I scrunch my nose. “Ugh, she’s nice! You’re making it worse.”

“You don’t want her to be nice?” The back of his knuckles skim cautiously against my jawline. I want to arch into his touch like a cat.

“No. I want to hear that you broke up because she was rude and tacky or something like that. Because I’m not nice.”

“That’s not why we broke up,” he says, still giving away no hints about how their relationship ended. Or who ended it. “What else are you thinking?”

“That your kiss didn’t cure me.” I say this to his mouth. “It made everything worse.”

“For me too.” His hand cradles my jaw and his thumb sweeps across my bottom lip, tugging with the slightest roughness—evidence of his pent-up desire.

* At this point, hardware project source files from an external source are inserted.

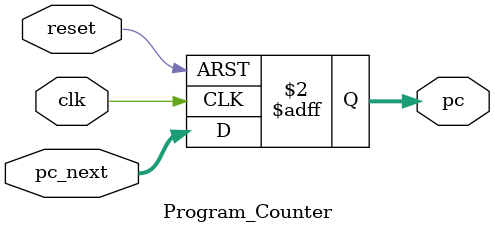
<source format=v>
module Program_Counter (clk, reset, pc_next, pc);

input clk;
input reset;
input [31:0] pc_next;
output reg [31:0] pc;

always @(posedge clk or posedge reset)begin
    if(reset)begin //Zera, se reset =1.
        pc <= 0;
    end
    else begin //Se nao, pc é igual ao proximo pc.
        pc <= pc_next;
    end
end

endmodule
</source>
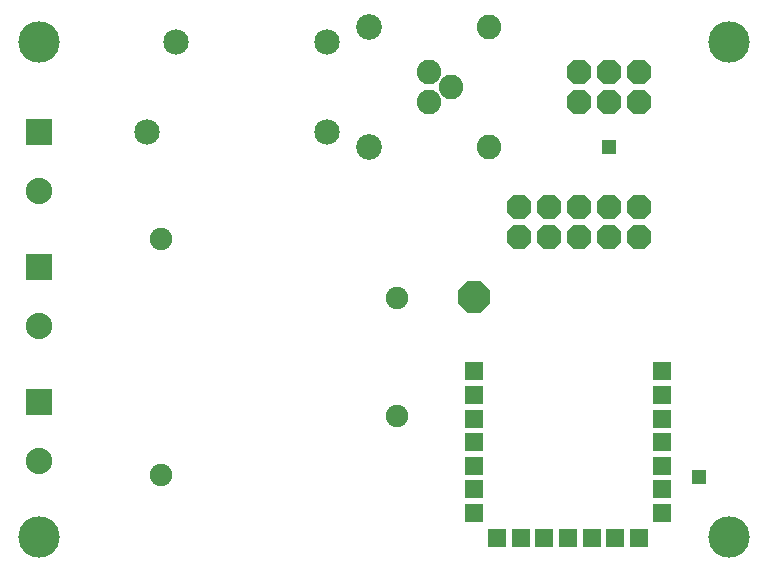
<source format=gts>
G75*
%MOIN*%
%OFA0B0*%
%FSLAX25Y25*%
%IPPOS*%
%LPD*%
%AMOC8*
5,1,8,0,0,1.08239X$1,22.5*
%
%ADD10C,0.08200*%
%ADD11C,0.08600*%
%ADD12C,0.08477*%
%ADD13R,0.08800X0.08800*%
%ADD14C,0.08800*%
%ADD15OC8,0.08200*%
%ADD16C,0.13800*%
%ADD17C,0.07531*%
%ADD18R,0.06312X0.06312*%
%ADD19OC8,0.10800*%
%ADD20R,0.05162X0.05162*%
D10*
X0233333Y0195000D03*
X0213333Y0210000D03*
X0220833Y0215000D03*
X0213333Y0220000D03*
X0233333Y0235000D03*
D11*
X0193333Y0235000D03*
X0193333Y0195000D03*
D12*
X0179333Y0199900D03*
X0179333Y0230000D03*
X0129133Y0230000D03*
X0119333Y0200000D03*
D13*
X0083333Y0200000D03*
X0083333Y0155000D03*
X0083333Y0110000D03*
D14*
X0083333Y0090315D03*
X0083333Y0135315D03*
X0083333Y0180315D03*
D15*
X0243333Y0175000D03*
X0253333Y0175000D03*
X0263333Y0175000D03*
X0273333Y0175000D03*
X0283333Y0175000D03*
X0283333Y0165000D03*
X0273333Y0165000D03*
X0263333Y0165000D03*
X0253333Y0165000D03*
X0243333Y0165000D03*
X0263333Y0210000D03*
X0273333Y0210000D03*
X0283333Y0210000D03*
X0283333Y0220000D03*
X0273333Y0220000D03*
X0263333Y0220000D03*
D16*
X0083333Y0065000D03*
X0313333Y0065000D03*
X0313333Y0230000D03*
X0083333Y0230000D03*
D17*
X0123963Y0164370D03*
X0202703Y0144685D03*
X0202703Y0105315D03*
X0123963Y0085630D03*
D18*
X0228333Y0088622D03*
X0228333Y0080748D03*
X0228333Y0072874D03*
X0236010Y0064606D03*
X0243885Y0064606D03*
X0251759Y0064606D03*
X0259633Y0064606D03*
X0267507Y0064606D03*
X0275381Y0064606D03*
X0283255Y0064606D03*
X0290932Y0072874D03*
X0290932Y0080748D03*
X0290932Y0088622D03*
X0290932Y0096496D03*
X0290932Y0104370D03*
X0290932Y0112244D03*
X0290932Y0120118D03*
X0228333Y0120118D03*
X0228333Y0112244D03*
X0228333Y0104370D03*
X0228333Y0096496D03*
D19*
X0228333Y0145000D03*
D20*
X0273333Y0195000D03*
X0303333Y0085000D03*
M02*

</source>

This is really happening, isn’t it? I’ve been trying to keep a lid on my feelings for him, constantly reminding myself that we are intertwined in too many ways to pursue something casual.

But it hasn’t been enough to overpower what’s right in front of me.

What’s palpable between us. This isn’t casual.

We are good together. I feel good with him.

“James . . .” I say, breathless, sliding my hand up his chest. “I think we should—”

His head dips, and he kisses me—hard—before I fully get the words out. It’s not the same as the one we shared in the cottage. It’s not measured or restrained. It’s desperate.

But just as quickly as we connect, he pulls away. “Shit. You were gonna say kiss, right? I should have asked—”

I grab the back of his neck and pull him down. More. Again. Yes.

There is no hesitation. James captures my mouth like a storm. It is thunder and lightning and wind. Both his hands sink into the back of my hair like he’s trying to hold on to me for dear life. I grip the front of his shirt, wanting him as close as possible.

Our mouths are open, pressing and devouring. Angling and then angling again—and it’s so good I don’t even realize we haven’t used tongue for this kiss until James’s sweeps into my mouth.

A shot of adrenaline strikes through my veins.

I’ve never kissed someone I know so well before.

It’s heady. I know when this man is smiling out of politeness and when he’s smiling because he’s happy.

He’ll eat almost everything I make, but any Brussels sprout gets exiled to the edge of the plate.

He wants to repair the relationship with his brother.

He loves this farm and simultaneously wishes he didn’t.

And now I know wine tastes delicious on his tongue.

James is sunlight. And I am toasty warm, already scheming up ways I can hold his attention forever.

Our teeth clank together, spurring a new sense of urgency in us both.

My arms slide around his neck. Our noses bump.

His forearms loop behind my back to haul me off the ground, feet dangling, chests pressed together.

I feel his smile tug before he laughs—mouth to mouth.

“Wrap your legs around my waist,” he urges, hands clutching behind my thighs to help.